La oferta era una línea directa tendida sobre el caos de su fin de semana. La imagen de él, apareciendo en la puerta de su casa, era a la vez un sueño y una alarma de pánico. Su casa era su santuario, el único lugar donde su armadura podía descansar. Era demasiado pronto para dejarlo entrar. Demasiado íntimo. Con una sonrisa pícara, decidió aceptar la oferta, pero desviando el aterrizaje.
Isabel: Una oferta muy generosa del equipo de extracción. Pero la cueva del monstruo es 'top secret' por ahora. Propongo un punto de encuentro neutral para la entrega de los suministros.
Esperó su respuesta, preguntándose si él interpretaría su evasiva como una falta de interés. Pero su réplica demostró que entendía perfectamente.
Jared: Entendido. La seguridad del activo es la máxima prioridad. El agente de campo acatará las órdenes. Indique las coordenadas del punto de encuentro.

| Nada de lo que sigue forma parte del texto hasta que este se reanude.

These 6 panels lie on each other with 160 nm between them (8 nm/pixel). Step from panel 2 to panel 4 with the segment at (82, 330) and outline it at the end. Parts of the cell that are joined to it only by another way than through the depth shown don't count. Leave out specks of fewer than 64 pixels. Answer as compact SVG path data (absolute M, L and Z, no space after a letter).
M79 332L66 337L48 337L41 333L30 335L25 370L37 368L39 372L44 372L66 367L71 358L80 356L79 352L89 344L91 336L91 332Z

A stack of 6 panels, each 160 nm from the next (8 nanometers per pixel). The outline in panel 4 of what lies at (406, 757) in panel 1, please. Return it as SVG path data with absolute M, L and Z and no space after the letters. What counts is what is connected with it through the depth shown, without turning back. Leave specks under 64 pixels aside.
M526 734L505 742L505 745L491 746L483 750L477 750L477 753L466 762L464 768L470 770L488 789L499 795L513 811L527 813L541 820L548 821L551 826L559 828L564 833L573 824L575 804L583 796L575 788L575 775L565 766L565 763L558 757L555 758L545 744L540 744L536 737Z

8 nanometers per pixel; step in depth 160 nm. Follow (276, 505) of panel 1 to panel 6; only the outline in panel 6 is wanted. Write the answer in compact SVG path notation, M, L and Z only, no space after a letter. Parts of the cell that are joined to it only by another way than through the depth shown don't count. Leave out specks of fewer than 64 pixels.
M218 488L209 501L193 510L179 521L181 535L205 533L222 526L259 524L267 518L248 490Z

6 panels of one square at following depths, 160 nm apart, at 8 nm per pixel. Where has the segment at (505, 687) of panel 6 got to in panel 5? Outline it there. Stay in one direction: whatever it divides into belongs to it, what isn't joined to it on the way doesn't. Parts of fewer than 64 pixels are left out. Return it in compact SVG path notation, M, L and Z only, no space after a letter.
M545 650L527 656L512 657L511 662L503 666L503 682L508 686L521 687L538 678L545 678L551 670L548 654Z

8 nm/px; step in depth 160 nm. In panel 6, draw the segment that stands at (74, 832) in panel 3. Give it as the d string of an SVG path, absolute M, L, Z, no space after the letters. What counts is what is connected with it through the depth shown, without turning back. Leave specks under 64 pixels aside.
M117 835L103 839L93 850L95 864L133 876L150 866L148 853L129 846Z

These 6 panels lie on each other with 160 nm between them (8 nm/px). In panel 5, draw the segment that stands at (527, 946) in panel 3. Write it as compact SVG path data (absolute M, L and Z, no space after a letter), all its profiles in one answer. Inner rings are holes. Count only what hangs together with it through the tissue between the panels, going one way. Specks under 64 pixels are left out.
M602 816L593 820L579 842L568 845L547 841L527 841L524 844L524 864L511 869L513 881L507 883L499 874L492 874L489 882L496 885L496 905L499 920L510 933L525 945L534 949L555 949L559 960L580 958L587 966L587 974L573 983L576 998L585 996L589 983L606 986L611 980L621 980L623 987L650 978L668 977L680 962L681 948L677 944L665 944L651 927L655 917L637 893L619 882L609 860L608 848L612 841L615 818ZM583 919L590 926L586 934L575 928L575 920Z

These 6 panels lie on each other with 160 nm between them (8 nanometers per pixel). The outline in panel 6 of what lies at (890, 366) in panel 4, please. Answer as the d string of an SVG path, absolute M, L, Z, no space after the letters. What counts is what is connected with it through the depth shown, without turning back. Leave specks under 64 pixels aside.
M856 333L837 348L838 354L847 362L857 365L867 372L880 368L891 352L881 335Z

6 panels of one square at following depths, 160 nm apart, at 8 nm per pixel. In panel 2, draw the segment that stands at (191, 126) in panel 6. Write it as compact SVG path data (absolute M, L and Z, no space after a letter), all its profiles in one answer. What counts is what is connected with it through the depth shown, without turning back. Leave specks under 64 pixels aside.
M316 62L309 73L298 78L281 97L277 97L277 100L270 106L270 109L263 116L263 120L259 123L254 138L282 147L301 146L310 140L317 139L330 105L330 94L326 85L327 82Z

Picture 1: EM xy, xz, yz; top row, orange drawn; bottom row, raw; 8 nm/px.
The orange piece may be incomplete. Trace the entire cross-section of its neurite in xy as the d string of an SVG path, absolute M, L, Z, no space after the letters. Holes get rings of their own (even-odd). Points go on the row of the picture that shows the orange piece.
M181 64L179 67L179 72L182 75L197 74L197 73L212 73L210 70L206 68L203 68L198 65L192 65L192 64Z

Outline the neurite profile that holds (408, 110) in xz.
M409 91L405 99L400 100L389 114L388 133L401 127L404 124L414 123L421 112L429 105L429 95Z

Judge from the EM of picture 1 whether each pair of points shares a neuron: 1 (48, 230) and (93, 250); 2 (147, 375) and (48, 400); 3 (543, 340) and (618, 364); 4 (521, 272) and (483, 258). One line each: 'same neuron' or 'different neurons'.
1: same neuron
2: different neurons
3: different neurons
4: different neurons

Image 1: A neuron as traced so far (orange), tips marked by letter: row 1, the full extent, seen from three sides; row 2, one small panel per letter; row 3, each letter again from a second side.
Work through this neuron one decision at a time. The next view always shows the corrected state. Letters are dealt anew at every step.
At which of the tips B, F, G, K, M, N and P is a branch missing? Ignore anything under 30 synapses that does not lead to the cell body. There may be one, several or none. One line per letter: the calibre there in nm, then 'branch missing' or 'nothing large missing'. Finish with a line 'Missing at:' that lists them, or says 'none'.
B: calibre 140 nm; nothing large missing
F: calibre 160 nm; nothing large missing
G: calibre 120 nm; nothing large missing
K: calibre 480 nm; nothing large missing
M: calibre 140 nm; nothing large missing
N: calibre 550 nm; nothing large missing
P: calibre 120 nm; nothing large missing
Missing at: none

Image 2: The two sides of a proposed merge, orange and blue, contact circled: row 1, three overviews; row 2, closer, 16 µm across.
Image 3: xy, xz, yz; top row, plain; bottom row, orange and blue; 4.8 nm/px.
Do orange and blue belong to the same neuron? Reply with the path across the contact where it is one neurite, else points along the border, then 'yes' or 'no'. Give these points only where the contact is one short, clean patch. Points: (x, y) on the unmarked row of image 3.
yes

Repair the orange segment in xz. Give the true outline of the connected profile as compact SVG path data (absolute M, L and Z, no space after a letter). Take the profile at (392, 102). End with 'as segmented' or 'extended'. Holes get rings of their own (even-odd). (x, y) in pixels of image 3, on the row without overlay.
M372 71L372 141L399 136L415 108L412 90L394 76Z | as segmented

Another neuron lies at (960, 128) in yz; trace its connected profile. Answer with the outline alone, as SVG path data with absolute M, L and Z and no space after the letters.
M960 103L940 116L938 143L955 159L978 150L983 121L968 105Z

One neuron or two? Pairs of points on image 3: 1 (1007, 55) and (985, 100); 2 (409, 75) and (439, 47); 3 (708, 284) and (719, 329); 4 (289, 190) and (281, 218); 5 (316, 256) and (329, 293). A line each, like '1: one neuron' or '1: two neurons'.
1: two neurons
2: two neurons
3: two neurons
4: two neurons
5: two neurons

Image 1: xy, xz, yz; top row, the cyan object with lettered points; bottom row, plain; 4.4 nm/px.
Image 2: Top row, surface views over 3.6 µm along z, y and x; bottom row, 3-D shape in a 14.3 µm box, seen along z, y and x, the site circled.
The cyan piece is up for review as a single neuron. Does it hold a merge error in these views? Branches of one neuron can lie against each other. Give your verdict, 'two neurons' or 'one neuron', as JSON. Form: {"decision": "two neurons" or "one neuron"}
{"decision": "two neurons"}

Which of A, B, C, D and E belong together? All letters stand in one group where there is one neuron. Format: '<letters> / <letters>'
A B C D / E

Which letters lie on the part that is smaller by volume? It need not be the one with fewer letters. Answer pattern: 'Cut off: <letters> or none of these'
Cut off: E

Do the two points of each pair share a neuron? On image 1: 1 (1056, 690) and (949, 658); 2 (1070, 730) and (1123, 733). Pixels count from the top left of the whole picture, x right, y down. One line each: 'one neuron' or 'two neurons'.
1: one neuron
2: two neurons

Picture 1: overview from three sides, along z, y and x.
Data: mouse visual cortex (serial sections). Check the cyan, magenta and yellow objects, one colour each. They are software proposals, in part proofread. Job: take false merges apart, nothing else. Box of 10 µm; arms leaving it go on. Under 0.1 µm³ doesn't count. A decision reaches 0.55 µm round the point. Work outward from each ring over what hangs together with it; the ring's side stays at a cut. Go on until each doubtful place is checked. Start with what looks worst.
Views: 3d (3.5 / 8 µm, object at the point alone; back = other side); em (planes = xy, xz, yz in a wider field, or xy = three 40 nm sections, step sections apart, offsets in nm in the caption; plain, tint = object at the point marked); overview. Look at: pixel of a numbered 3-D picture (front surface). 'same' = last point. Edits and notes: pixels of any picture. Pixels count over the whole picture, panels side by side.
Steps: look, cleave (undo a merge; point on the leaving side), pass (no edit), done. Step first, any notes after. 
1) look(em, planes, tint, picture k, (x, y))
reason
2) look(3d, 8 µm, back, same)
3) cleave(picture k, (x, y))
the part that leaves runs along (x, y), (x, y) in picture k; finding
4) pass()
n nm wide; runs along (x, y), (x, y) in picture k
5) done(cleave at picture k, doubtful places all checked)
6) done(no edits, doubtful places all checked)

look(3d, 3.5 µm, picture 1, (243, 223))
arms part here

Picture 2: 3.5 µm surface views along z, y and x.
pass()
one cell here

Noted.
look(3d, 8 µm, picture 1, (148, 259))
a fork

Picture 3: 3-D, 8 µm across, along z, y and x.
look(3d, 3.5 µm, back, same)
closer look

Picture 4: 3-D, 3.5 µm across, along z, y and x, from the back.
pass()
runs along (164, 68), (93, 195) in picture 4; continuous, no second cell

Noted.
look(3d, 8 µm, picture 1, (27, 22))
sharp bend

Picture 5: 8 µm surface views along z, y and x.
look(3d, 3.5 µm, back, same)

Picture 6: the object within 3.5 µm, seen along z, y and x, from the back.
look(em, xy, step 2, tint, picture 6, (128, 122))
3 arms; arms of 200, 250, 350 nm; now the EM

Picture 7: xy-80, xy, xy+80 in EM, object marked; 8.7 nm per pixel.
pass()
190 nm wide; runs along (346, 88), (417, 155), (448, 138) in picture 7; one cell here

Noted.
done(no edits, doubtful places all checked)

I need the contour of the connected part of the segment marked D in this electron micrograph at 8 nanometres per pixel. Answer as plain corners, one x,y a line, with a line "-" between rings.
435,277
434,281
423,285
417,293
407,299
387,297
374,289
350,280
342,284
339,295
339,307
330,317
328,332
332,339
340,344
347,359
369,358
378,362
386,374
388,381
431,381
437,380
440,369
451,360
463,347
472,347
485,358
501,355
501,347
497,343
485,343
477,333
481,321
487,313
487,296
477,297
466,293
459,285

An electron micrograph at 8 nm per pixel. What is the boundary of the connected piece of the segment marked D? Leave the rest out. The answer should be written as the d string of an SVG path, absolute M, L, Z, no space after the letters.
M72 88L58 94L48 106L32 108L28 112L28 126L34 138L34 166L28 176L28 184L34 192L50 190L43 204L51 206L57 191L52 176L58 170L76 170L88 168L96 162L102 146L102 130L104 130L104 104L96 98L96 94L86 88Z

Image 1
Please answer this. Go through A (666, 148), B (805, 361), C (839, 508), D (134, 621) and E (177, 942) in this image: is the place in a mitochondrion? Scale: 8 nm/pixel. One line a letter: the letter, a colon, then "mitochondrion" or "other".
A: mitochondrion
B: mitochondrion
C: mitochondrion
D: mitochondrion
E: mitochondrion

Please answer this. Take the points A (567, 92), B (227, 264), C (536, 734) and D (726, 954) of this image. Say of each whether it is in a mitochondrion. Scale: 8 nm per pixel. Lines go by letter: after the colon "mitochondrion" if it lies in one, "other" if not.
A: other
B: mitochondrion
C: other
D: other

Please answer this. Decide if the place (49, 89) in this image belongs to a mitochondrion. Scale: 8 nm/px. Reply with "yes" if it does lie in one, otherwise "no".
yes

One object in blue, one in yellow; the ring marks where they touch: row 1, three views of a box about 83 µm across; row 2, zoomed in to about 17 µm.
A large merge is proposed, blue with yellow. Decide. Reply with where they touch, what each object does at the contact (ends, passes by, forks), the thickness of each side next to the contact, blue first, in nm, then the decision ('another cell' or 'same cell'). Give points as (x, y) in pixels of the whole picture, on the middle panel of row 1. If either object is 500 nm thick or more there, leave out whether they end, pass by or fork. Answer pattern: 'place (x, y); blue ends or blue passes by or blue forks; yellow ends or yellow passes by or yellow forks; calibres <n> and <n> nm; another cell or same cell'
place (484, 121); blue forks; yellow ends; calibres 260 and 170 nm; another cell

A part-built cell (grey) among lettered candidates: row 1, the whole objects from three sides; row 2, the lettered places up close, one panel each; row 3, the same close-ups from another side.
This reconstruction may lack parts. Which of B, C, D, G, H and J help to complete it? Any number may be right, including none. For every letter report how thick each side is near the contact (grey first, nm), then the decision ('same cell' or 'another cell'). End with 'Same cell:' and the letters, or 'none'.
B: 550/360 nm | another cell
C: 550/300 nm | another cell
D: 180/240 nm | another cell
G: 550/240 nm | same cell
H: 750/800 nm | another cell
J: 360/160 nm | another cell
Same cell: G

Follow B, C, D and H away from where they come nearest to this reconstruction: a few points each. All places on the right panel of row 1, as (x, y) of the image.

Ella rio de nuevo, sintiéndose ingeniosa y en control. Pensó en un lugar. Un sitio público, pero con encanto. Un lugar que fuera neutral.
Isabel: Parque de la Costa, junto al carrusel antiguo. En 30 minutos. El monstruo estará esperando su capuchino. No tardes ;)
Jared: En camino.
Y así, de la nada, tenía un plan. Una cita. La Isabel del sábado por la noche, huidiza y asustada, se había evaporado, reemplazada por la Isabel del domingo por la mañana: una mujer con una cita espontánea para tomar un café con un hombre que la hacía reír.